## WHAT THIS TASK INVOLVES
For the entries below, the result should be an exact transcription of the lines from the one with "7. GSM snifer" up to and including the one with "TravelingWorld", and only those.

## DATASET RECORDS
•••••
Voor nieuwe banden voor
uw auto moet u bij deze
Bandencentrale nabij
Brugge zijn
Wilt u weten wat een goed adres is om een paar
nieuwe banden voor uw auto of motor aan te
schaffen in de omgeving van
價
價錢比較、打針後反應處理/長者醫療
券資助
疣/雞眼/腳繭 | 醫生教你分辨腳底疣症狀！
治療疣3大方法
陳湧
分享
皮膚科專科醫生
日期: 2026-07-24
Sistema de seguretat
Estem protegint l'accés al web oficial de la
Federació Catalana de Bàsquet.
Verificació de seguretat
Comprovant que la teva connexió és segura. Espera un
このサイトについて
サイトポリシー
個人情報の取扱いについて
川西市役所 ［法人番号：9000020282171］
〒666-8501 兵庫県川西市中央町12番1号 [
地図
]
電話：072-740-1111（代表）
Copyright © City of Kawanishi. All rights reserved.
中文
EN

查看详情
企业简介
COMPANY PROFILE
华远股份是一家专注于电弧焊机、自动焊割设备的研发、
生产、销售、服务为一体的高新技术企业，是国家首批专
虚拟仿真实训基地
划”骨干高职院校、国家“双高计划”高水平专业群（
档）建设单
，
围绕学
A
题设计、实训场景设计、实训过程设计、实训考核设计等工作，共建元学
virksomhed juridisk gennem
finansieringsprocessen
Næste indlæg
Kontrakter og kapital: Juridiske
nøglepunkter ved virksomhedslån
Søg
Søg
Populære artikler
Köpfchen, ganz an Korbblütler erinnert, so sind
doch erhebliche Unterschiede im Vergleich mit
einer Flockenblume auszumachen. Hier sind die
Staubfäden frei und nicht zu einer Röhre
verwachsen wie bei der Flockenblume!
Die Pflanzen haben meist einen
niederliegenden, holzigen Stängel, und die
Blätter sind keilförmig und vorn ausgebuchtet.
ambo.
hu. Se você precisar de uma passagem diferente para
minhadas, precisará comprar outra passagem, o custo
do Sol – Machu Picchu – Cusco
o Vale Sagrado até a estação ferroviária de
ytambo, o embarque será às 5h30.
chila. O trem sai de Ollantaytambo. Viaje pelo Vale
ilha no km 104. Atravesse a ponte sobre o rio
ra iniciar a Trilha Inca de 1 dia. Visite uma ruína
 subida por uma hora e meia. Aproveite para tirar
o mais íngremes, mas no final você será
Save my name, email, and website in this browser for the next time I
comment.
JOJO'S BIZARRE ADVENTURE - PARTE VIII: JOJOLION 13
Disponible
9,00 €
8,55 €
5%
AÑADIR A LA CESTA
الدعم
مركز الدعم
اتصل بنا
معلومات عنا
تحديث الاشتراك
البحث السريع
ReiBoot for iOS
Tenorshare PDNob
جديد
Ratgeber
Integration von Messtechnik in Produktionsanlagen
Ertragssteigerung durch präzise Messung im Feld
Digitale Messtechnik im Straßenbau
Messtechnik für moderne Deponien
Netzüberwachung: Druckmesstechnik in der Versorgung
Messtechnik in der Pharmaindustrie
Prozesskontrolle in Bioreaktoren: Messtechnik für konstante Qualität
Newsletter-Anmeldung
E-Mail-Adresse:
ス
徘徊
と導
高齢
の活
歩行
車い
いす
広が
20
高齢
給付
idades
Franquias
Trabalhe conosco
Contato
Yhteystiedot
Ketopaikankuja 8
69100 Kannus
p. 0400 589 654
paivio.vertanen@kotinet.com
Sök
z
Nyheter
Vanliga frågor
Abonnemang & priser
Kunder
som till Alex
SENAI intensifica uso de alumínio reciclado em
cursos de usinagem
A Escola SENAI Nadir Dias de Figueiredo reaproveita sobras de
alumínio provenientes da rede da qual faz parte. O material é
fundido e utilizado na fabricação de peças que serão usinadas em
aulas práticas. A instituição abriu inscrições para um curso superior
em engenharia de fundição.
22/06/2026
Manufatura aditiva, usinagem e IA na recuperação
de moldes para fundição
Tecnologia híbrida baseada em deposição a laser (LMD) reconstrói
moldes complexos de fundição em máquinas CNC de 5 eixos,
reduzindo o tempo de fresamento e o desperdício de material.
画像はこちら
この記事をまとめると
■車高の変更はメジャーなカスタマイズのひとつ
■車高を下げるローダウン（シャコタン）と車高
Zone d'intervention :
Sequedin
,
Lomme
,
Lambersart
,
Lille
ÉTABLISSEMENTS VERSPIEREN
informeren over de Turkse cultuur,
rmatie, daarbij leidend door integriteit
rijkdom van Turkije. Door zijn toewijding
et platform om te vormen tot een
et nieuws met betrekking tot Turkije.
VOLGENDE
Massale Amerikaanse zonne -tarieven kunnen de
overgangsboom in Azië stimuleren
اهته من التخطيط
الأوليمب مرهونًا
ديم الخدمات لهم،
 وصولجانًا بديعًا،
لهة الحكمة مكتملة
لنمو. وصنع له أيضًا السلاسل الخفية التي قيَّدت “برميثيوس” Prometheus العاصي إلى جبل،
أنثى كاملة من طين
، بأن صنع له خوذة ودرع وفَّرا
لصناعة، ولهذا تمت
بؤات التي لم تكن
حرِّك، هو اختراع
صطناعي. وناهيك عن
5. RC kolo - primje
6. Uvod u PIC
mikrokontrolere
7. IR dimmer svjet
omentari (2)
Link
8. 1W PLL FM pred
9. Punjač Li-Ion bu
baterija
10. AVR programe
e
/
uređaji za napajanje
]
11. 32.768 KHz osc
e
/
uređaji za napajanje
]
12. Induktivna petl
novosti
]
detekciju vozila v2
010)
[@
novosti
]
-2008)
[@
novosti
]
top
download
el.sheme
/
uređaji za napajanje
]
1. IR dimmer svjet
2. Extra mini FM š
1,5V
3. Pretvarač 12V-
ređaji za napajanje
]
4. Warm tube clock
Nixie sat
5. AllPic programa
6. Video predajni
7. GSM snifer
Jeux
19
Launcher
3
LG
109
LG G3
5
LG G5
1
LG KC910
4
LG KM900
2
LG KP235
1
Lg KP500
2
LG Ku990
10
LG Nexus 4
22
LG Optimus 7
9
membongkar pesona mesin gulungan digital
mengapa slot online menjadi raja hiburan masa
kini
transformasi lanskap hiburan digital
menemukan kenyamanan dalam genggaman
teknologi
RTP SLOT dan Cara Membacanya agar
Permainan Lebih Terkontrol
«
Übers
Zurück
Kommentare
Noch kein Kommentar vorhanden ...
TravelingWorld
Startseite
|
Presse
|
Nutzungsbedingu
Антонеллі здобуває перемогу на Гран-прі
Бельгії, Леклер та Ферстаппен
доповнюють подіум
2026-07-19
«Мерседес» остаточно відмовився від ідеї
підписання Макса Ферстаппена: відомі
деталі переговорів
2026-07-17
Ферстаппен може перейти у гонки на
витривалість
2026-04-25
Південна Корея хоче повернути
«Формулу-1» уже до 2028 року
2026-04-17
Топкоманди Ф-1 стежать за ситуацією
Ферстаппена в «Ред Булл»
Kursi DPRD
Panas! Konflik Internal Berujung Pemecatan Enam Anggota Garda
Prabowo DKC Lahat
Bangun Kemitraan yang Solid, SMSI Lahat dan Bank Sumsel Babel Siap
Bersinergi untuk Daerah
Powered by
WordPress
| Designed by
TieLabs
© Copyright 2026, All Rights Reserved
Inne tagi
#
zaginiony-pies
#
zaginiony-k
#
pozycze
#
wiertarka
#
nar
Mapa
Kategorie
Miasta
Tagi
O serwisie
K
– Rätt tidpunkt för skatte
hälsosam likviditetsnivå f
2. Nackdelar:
•••••
## RESPONSE BOX
7. GSM snifer
Jeux
19
Launcher
3
LG
109
LG G3
5
LG G5
1
LG KC910
4
LG KM900
2
LG KP235
1
Lg KP500
2
LG Ku990
10
LG Nexus 4
22
LG Optimus 7
9
membongkar pesona mesin gulungan digital
mengapa slot online menjadi raja hiburan masa
kini
transformasi lanskap hiburan digital
menemukan kenyamanan dalam genggaman
teknologi
RTP SLOT dan Cara Membacanya agar
Permainan Lebih Terkontrol
«
Übers
Zurück
Kommentare
Noch kein Kommentar vorhanden ...
TravelingWorld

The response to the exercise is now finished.